Туберозов остановился и, подняв вверх указательный палец правой руки, воскликнул:

— Не наречен был дерзостным пророк за то, что он, ревнуя, поревновал о вседержителе. Скажи же им: так вам велел сказать ваш подначальный поп, что он ревнив и так умрет таким, каким рожден ревнивцем. А более со мной не говори ни слова о прощении.

Ходатай отошел с таким решительным ответом и снова ездил и ходил, просил, молил и даже угрожал судом людским и божиим судом, но всуе дребезжал его слабеющий язык.

Карлик заболел и слег; неодолимость дела, за которое взялся этот оригинальный адвокат, сломила и его силу и его терпение.

Роли стариков переменились, и как до сих пор Николай Афанасьевич ежедневно навещал Туберозова, так теперь Савелий, напилив урочные дрова и отстояв в монастыре вечерню, ходил в большой плодомасовский дом, где лежал в одном укромном покойчике разболевшийся карлик.

Савелию было безмерно жаль Николая Афанасьевича, и он скорбел за него и, вздыхая, говорил:

— Сего лишь единственно ко всему бывшему недоставало, чтобы ты за меня перемучился.

— Батушка, отец протопоп, что тут обо мне, старом зайце, разговаривать? На что уж я годен? Нет, вы о себе-то и о них-то, о своем первосвященнике, извольте попечалиться: ведь они просят вас покориться! Утешьте их: попросите прощения!

— Не могу, Николай, не могу!

— Усиленно, отец протопоп, просят! Ведь они только по начальственному высокомерию об этом говорить не могут, а им очень вас жаль и неприятно, что весь город за вас поднялся… Нехорошо им тоже всем отказывать, не откажите ж и вы им в снисхождении, утешьте просьбой.

— Не могу, Николай, не могу! Прощение не потеха.

— Смиритесь!

— Я пред властью смирен, а что есть превыше земной власти, то надо мною властнее… Я человек подзаконный. Сирах вменил в обязанности нам пещись о чести имени, а первоверховный Павел протестовал против попранья прав его гражданства; не вправе я себя унизить ради просьбы.

Карлик был в отчаянии. Подзаконный протопоп не подавал ни малейшей надежды ни на какую уступку.
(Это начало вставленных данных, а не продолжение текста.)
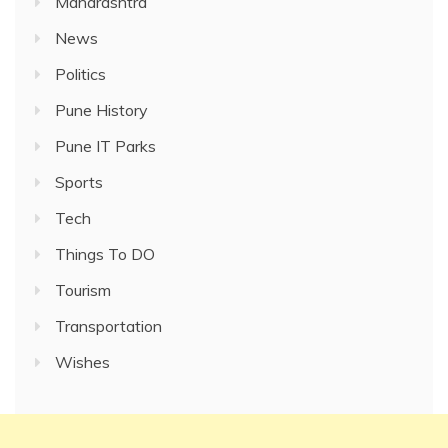
Maharashtra
News
Politics
Pune History
Pune IT Parks
Sports
Tech
Things To DO
Tourism
Transportation
Wishes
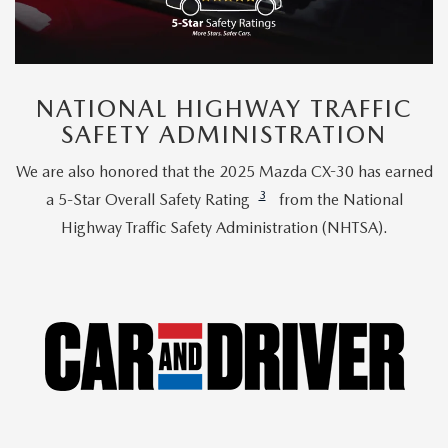
NATIONAL HIGHWAY TRAFFIC
SAFETY ADMINISTRATION
We are also honored that the 2025 Mazda CX-30 has earned
3
a 5-Star Overall Safety Rating
from the National
Highway Traffic Safety Administration (NHTSA).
Он как стал на своем, так и не двигался ни вперед, ни назад, ни направо, ни налево.

Николай Афанасьевич не одобрял уже за это отца Савелия и хотя не относил его поведения к гордости или к задору, но видел в нем непохвальное упрямство и, осуждая протопопа, решился еще раз сказать ему:

— Ведь нельзя же, батушка, отец Савелий, ведь нельзя же-с и начальства не пожалеть, ведь надо же… надо же им хоть какой-нибудь реваншик предоставить. Как из этого выйти?